The Three by Sarah Lotz (Hodder and Stoughton)
The world is stunned when four commuter planes crash within hours of each other on different continents. Facing global panic, officials are under pressure to find the causes.

With terrorist attacks and environmental factors ruled out, there doesn't appear to be a correlation between the crashes, except that in three of the four air disasters a child survivor is found in the wreckage.

Dubbed 'The Three' by the international press, the children all exhibit disturbing behavioural problems, presumably caused by the horror they lived through and the unrelenting press attention.

This attention becomes more than just intrusive when a rapture cult led by a charismatic evangelical minister insists that the survivors are three of the four harbingers of the apocalypse.

The Three are forced to go into hiding, but as the children's behaviour becomes increasingly disturbing, even their guardians begin to question their miraculous survival...

 I was fortunate enough to obtain an ARC of The Three, the latest from South African author, Sarah Lotz (the other half of SL Grey and Lily Herne).

I have been in a terrible reading slump of late and this bears mentioning as I picked up The Three late Saturday afternoon and finished it in the wee hours of Monday morning.

Oh, I do love a creepy, well-constructed horror story. The Three kicks off with the world being rocked by four simultaneous plane crashes.

Upon hearing of the survival of three children, conspiracy theories start popping up ranging from the coming of the apocalypse to an alien invasion. It does not help that the children start acting a little... bizarre!

Told in the form of a collection of first-hand accounts of the events following the plane crashes, The Three took some getting used to initially.

But, luckily it does focus on select central characters in the story. I enjoyed this style, as it kept me guessing and wondering how much I could believe that particular account.

There is a great subtlety to the horror in The Three. I found it was more implied and the unknown aspects that the reader is left to piece together adds to it. It would make a brilliant film, I think.  

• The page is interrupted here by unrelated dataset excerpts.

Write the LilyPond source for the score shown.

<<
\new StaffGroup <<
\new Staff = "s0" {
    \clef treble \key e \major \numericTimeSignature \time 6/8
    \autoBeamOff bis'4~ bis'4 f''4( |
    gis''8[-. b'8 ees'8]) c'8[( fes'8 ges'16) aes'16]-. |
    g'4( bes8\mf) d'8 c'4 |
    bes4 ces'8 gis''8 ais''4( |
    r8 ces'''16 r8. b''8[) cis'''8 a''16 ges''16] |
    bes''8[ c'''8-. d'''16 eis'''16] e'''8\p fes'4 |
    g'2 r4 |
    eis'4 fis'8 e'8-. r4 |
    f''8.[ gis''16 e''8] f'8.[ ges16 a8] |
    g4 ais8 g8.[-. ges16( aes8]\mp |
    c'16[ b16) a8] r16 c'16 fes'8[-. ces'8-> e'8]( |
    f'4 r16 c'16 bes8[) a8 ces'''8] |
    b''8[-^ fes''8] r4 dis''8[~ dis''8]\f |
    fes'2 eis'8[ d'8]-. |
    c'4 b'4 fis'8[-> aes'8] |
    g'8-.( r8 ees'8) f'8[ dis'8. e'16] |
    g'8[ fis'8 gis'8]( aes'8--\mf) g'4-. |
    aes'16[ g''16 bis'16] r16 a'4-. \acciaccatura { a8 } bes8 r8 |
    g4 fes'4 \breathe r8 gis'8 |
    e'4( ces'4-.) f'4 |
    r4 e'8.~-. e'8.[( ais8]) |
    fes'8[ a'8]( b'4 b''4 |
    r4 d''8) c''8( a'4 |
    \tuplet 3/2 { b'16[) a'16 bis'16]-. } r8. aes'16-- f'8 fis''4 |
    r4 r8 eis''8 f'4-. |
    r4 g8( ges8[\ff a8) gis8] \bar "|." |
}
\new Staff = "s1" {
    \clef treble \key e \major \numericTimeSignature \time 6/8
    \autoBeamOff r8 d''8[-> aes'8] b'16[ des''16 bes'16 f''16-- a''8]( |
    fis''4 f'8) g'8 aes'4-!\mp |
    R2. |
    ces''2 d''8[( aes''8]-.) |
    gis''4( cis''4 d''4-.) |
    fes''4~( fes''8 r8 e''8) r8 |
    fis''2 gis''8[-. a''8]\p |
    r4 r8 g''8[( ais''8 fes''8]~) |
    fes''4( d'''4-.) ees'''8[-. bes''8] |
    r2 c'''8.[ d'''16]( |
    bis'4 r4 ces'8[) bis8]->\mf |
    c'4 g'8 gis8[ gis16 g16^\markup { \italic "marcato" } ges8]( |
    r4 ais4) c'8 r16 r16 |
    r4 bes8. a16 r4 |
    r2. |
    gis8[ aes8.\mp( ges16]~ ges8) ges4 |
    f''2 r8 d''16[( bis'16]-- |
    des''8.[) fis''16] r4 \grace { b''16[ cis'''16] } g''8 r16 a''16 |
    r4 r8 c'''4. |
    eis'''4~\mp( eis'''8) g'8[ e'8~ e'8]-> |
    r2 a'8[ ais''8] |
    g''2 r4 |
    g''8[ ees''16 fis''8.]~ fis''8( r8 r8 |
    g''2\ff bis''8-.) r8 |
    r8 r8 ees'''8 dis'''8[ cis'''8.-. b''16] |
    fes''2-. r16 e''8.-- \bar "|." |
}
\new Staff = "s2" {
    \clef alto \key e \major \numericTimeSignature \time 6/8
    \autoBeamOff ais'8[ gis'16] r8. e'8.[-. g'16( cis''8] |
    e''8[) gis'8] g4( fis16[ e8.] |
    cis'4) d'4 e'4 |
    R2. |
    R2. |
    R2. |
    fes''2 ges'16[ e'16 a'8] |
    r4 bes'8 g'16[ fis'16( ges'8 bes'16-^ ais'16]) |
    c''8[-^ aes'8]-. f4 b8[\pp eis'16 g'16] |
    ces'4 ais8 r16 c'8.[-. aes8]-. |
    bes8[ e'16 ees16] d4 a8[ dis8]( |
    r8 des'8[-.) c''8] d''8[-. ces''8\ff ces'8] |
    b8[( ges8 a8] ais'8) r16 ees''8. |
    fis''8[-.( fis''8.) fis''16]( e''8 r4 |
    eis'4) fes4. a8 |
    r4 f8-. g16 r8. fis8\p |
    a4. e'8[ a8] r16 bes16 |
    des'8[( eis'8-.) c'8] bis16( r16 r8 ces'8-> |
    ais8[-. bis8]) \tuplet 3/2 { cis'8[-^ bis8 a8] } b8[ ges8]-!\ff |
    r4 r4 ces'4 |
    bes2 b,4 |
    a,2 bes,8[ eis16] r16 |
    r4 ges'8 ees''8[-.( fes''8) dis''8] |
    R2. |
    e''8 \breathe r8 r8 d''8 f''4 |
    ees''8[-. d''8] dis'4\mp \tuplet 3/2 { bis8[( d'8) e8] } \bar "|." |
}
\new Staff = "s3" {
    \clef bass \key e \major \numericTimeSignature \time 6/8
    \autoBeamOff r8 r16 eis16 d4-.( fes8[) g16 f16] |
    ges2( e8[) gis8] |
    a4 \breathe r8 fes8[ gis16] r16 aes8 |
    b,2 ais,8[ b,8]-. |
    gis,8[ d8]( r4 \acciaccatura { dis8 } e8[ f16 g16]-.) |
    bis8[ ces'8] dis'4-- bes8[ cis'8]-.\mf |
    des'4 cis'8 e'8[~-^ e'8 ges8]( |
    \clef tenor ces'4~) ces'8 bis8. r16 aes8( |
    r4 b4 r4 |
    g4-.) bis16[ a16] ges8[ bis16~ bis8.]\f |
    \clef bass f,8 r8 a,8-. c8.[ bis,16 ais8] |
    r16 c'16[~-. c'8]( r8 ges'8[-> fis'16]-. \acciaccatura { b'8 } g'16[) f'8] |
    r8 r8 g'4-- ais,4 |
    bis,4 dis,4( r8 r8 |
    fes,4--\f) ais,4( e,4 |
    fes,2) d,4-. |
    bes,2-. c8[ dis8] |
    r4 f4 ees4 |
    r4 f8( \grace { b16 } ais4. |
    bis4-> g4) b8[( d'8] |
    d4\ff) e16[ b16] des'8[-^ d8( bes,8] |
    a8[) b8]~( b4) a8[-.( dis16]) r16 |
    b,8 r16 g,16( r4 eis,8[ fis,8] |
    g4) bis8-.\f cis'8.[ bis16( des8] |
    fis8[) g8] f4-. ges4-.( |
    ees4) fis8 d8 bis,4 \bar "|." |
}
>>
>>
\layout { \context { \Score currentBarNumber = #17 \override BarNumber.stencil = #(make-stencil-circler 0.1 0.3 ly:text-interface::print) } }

I did enjoy how well-researched this novel is in terms of culture and superstition. There was a nice local touch of course and the religious and and traditional aspects were completely plausible.

Nothing felt like it had been fabricated from thin air, which is the mark of a good storyteller.

The Three is an amazing page-turner with enough plausibility that readers who steer clear from traditional horror fiction will still enjoy it.

I am really looking forward to seeing how it is going to do internationally, as Sarah Lotz has the makings of a female, South African Stephen King.